Post #1395: COVID-19 hospitalizations flattening out?

Posted on January 11, 2022


To answer the question in the title, um, yeah.  That’s how it looks.  We probably need another few days to be completely sure.  Let me now work through that.

The data source for this analysis is what the US CDC refers to as the Unified Hospital Dataset.  The actual file I’m using can be seen and downloaded at this U.S. DHHS link.  More-or-less every acute care hospital in the U.S. is required to submit data on a daily basis.  Data fields include not only COVID case counts, bed and ICU occupancy rates and such, but also include (e.g.) self-reported critical staffing shortages, the amount of PPE is on hand, how many doses of key medicines are in stock, and so on.

The file has a few quirks and takes a bit of getting used to.  It’s a process of sorting out how things work, and which pieces of of data actually provide any information.

For example, you may have recently seen that umpty-percent of hospitals are reporting a critical shortage of staff.  What you don’t see reported is that it’s been that way for a long time, well before Omicron hit the scene.  So, it may well be true and it certainly could be a significant problem for some hospitals.  But it’s not some brand-new crisis caused by Omicron. 

Source:  Calculated from Unified Hospital Dataset, cited above.

In Post #1391, I showed a lot of the oddness of patterns of COVID-19 hospitalization across the states.  In particular, COVID-19 case hospitalization rates varied seven-fold across states.  Among other things, this means that what we observe as “the national rate” is going to depend, to a large degree, on where those cases are showing up.

Source:  Calculated from Unified Hospital Dataset, cited above.

But of all the oddities of the file, the most important one here is a weekly pattern of under-reporting and catch-up.  It appears that many states allow smaller hospitals to skip reporting over weekends, and just book those new cases every Monday.  (Or something — the exact timing on this file still baffles me).  (Separately, the file also tails off in the last two days of reporting, but that doesn’t matter materially for this analysis because I stop before the last day of reported data.)

Anyway, the raw count of new hospitalizations looks like this:

Source:  Calculated from Unified Hospital Dataset, cited above.

I smoothed that out by ( … does anybody really care? … ) estimating and apply a percentage adjustment based on day of the week.  Not rocket science.  I calculated the percentage amount that things seemed to be up or down on each day of the week, historically, on average.  Then applied the reverse of that to the data.  blah blah de blahdity blah blah.  And blah blah blahblah Bob Loblaw’s Law Blog.  And blah.  This seems to remove any obvious weekly pattern, which is exactly what it should do, leaving this:

Source:  Calculated from Unified Hospital Dataset, cited above.

And when you lay that curve up against the count of daily new US COVID-19 cases, you can see that hospitalizations are not keeping pace with new cases.

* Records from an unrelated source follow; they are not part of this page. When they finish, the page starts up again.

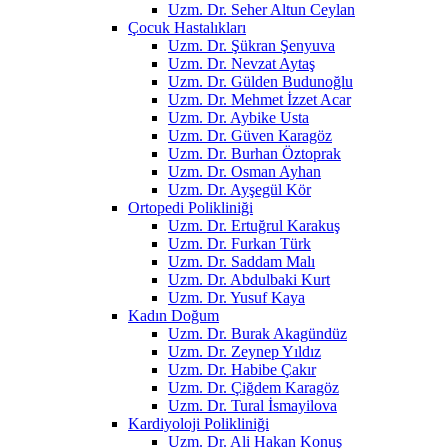
Uzm. Dr. Seher Altun Ceylan
Çocuk Hastalıkları
Uzm. Dr. Şükran Şenyuva
Uzm. Dr. Nevzat Aytaş
Uzm. Dr. Gülden Budunoğlu
Uzm. Dr. Mehmet İzzet Acar
Uzm. Dr. Aybike Usta
Uzm. Dr. Güven Karagöz
Uzm. Dr. Burhan Öztoprak
Uzm. Dr. Osman Ayhan
Uzm. Dr. Ayşegül Kör
Ortopedi Polikliniği
Uzm. Dr. Ertuğrul Karakuş
Uzm. Dr. Furkan Türk
Uzm. Dr. Saddam Malı
Uzm. Dr. Abdulbaki Kurt
Uzm. Dr. Yusuf Kaya
Kadın Doğum
Uzm. Dr. Burak Akagündüz
Uzm. Dr. Zeynep Yıldız
Uzm. Dr. Habibe Çakır
Uzm. Dr. Çiğdem Karagöz
Uzm. Dr. Tural İsmayilova
Kardiyoloji Polikliniği
Uzm. Dr. Ali Hakan Konuş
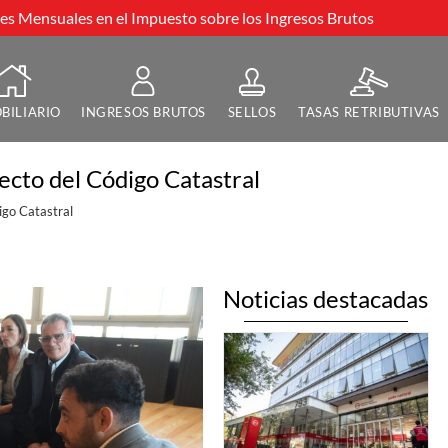
s Mensuales en el Impuesto sobre los Ingresos Brutos
BILIARIO
INGRESOS BRUTOS
SELLOS
TASAS RETRIBUTIVAS
ecto del Código Catastral
igo Catastral
Noticias destacadas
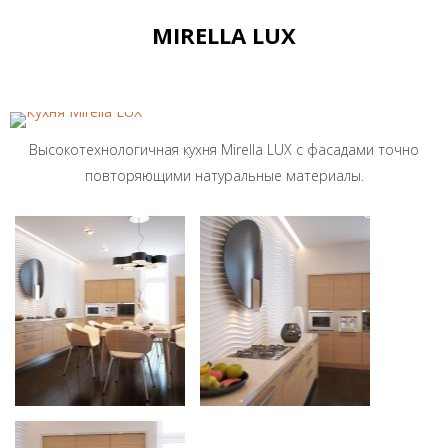
MIRELLA LUX
Высокотехнологичная кухня Mirella LUX с фасадами точно
повторяющими натуральные материалы.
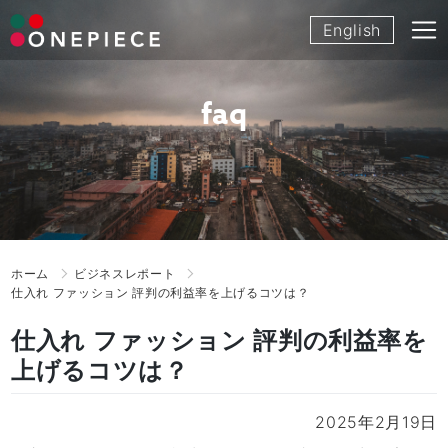
Skip
English
to
content
faq
ホーム
ビジネスレポート
仕入れ ファッション 評判の利益率を上げるコツは？
仕入れ ファッション 評判の利益率を
上げるコツは？
2025年2月19日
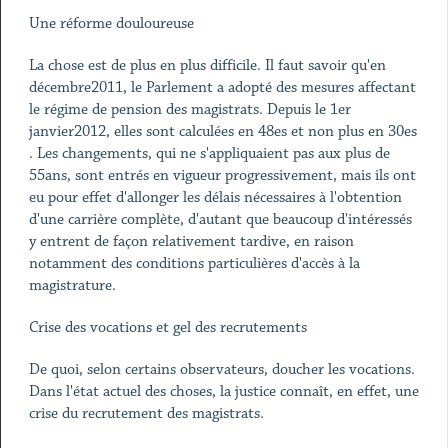
Une réforme douloureuse
La chose est de plus en plus difficile. Il faut savoir qu'en
décembre2011, le Parlement a adopté des mesures affectant
le régime de pension des magistrats. Depuis le 1er
janvier2012, elles sont calculées en 48es et non plus en 30es
. Les changements, qui ne s'appliquaient pas aux plus de
55ans, sont entrés en vigueur progressivement, mais ils ont
eu pour effet d'allonger les délais nécessaires à l'obtention
d'une carrière complète, d'autant que beaucoup d'intéressés
y entrent de façon relativement tardive, en raison
notamment des conditions particulières d'accès à la
magistrature.
Crise des vocations et gel des recrutements
De quoi, selon certains observateurs, doucher les vocations.
Dans l'état actuel des choses, la justice connaît, en effet, une
crise du recrutement des magistrats.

Source:  Calculated from Unified Hospital Dataset, cited above.

And if you do the long division, you find that the case hospitalization rate continues to fall.  Under Delta, 6.5% (and up) of new COVID-19 cases ended up in the hospital.  Under Omicron, it’s now down to 2.6% and still falling.  Which is good news, for a change, I think.

Source:  Calculated from Unified Hospital Dataset, cited above.

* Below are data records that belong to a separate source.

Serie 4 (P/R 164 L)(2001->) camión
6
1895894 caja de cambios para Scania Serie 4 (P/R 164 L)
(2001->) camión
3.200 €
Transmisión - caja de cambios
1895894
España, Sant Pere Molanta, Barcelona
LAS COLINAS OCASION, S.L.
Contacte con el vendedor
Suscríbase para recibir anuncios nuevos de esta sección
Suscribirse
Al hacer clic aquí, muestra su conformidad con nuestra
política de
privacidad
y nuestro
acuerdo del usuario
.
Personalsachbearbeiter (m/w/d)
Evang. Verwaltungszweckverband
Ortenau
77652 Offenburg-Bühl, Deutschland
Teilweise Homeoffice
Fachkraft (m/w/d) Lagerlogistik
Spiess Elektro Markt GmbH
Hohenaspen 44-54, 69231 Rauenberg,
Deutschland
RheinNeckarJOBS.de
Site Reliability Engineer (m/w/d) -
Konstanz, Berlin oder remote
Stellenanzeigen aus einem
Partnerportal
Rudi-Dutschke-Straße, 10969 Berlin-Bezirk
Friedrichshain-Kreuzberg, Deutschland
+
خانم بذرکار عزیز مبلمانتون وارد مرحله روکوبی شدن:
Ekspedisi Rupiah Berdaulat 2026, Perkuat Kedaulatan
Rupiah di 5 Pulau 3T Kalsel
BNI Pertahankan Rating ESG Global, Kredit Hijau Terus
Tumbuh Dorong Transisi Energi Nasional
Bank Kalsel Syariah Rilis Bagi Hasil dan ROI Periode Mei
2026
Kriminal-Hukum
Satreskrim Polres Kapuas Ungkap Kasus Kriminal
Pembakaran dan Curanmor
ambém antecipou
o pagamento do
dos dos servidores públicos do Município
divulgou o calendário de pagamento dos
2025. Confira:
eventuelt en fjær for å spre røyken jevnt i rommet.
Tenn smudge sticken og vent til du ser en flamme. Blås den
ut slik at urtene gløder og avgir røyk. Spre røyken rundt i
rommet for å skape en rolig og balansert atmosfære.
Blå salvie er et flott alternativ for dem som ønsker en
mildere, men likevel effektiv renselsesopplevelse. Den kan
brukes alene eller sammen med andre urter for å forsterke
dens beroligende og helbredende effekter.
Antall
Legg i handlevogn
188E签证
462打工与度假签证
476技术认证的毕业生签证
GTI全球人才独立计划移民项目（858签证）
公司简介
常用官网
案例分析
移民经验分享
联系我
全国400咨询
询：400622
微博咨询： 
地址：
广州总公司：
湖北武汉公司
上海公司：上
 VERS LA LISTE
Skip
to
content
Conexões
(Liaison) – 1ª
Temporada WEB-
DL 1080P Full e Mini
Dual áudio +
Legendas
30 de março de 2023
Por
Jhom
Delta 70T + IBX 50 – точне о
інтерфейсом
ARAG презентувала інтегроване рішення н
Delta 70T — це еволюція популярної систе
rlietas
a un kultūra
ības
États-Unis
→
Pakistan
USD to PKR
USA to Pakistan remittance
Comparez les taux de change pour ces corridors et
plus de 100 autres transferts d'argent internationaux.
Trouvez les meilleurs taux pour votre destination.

Why the COVID case hospitalization rate continues to fall, I could not tell you.  Maybe cases are simply shifting to lower-hospitalization-rate states, such as Florida.  Maybe there really was some residual of the higher-hospitalization Delta hanging around.  (CDC says no to that, with a most recent estimate that 98.3% of cases were Omicron for the week ending 1/8/2022).  Maybe the age mix is continuing to shift toward younger, less hospitalization-prone populations.

But if I had to guess, I’d guess that physicians are slowly re-calibrating their criteria for hospital admission.  On the one hand, it’s generally frowned upon to send somebody away from the hospital and have them die.  On the other hand, it’s also frowned upon to admit a lot of patients with two- or three-day stays.  At the very least, that will eventually attract the attention of Medicare’s auditors, who will not only question why you have all those short-stay cases, they may very well say that Medicare isn’t going to pay for them as inpatient stays, forcing the hospital to re-file the bills as much-less-well-paid outpatient observation stays.

It’s a balancing act.  For a disease this new and this mutable, surely a lot of it is rule-of-thumb.  It would not surprise me if we started the Omicron wave with Delta-based standards for who should and should not require inpatient care.  And as the fact of lower mean severity of illness gets discovered, those standards might reasonably change.

In any case, for sure, as you can see from the graphic earlier in this post, the hospitalization rates are, in fact, all over the map.  It certainly appears that some practices — either data reporting, or standards for hospital admission, or both — are varying across the states.

The upshot of this is that, as best I can tell, COVID-19 hospitalization rates are not keep up with new cases.  Instead, they appear to be leveling off.  Given the ongoing increase in daily new cases, that’s a very good and very lucky thing.